The school has a strict zero-tolerance policy against weapons of any kind, and this includes simulated weapons as well. His dad is wondering why the actions merit a three-day suspension, and we have to ask if this is way over the top as far as kids and imaginary play go.
Children at an elementary school in the Columbus, Ohio, area have been warned repeatedly about fashioning pretend guns out of paper and pretending to shoot their classmates with finger guns, and a final notice was given to the students by their principal to stop these activities or face the consequences. Nathan Entingh just happened to be the first child caught breaking this rule, and was issued a three-day suspension and warned that another incident could result in a longer suspension — or even expulsion.
His father — and many others — feel that his punishment is excessive. Why does a finger gun garner as much (or even more) punishment than an actual violent act, such as fighting or bullying? Are we as a nation so hypersensitive to guns in the schools, period, that kids can no longer be kids, while real guns are allowed to be concealed and carried in other places? Or is this a good policy to have?

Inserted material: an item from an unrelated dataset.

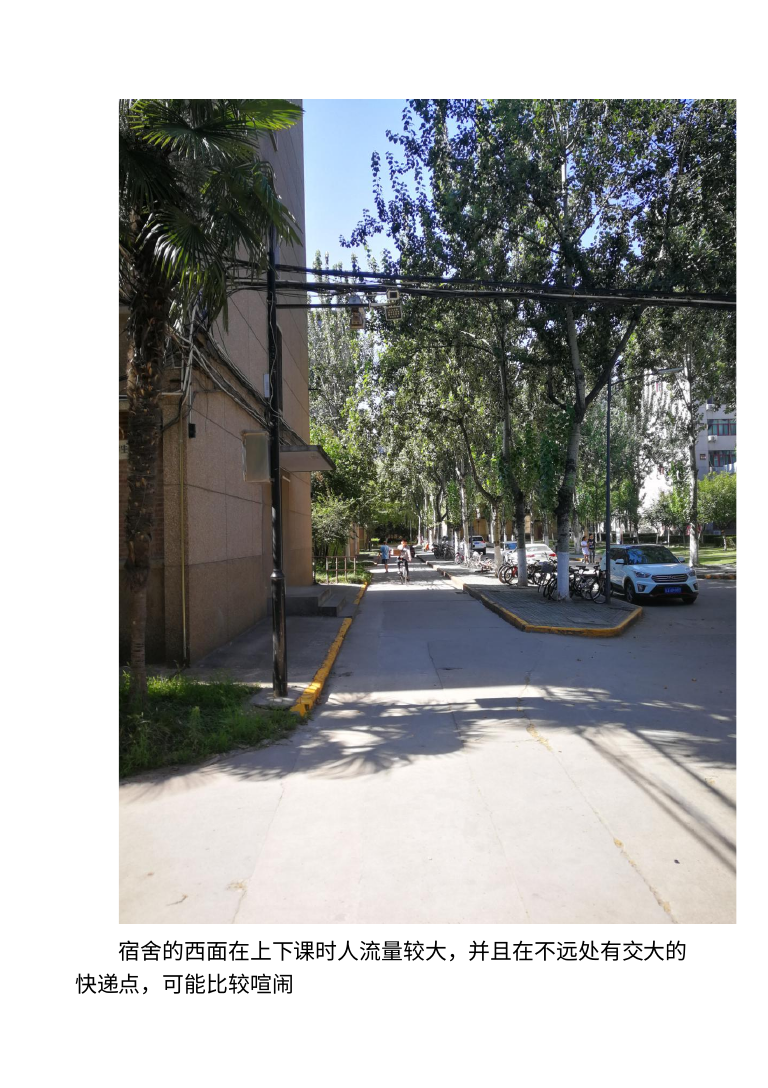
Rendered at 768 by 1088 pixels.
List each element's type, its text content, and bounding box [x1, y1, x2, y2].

picture [118, 99, 737, 924]
text 宿舍的西面在上下课时人流量较大，并且在不远处有交大的快递点，可能比较喧闹 [75, 934, 693, 999]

Many feel that the punishment, while excessive, shouldn't be unexpected as the entire school had been warned repeatedly that this type of play was no longer tolerated. Lindsay from Texas feels that the punishment is definitely excessive, but the story isn't as simple as being suspended for a finger gun. "This seems to be a case where it was excessive and becoming more of a distraction than anything," she shares.
Heather, mom of two, feels the same. "I agree with the school," she says. "There is nothing wrong with asking children to refrain from violent play, even if it's just a finger gun, and with the amount of warning this child received he shouldn't be surprised that he was suspended."
However, others think that this is an example of administrators going way overboard when it comes to protecting our children. "I get that gun violence is a major concern for not only schools, but public places everywhere," explains Jenny, mom of two. "However, if my child was suspended for pointing a finger at a child and saying 'Boom!' I'd probably sue the heck out of them. I'm worried that kids won't be allowed to be kids anymore."
The policy isn't going to change at this particular school, and if your child is in school, you might want to check with their policies regarding lookalike firearms. Sit down with your kiddo and explain what is right and what might get them in trouble before it even becomes an issue.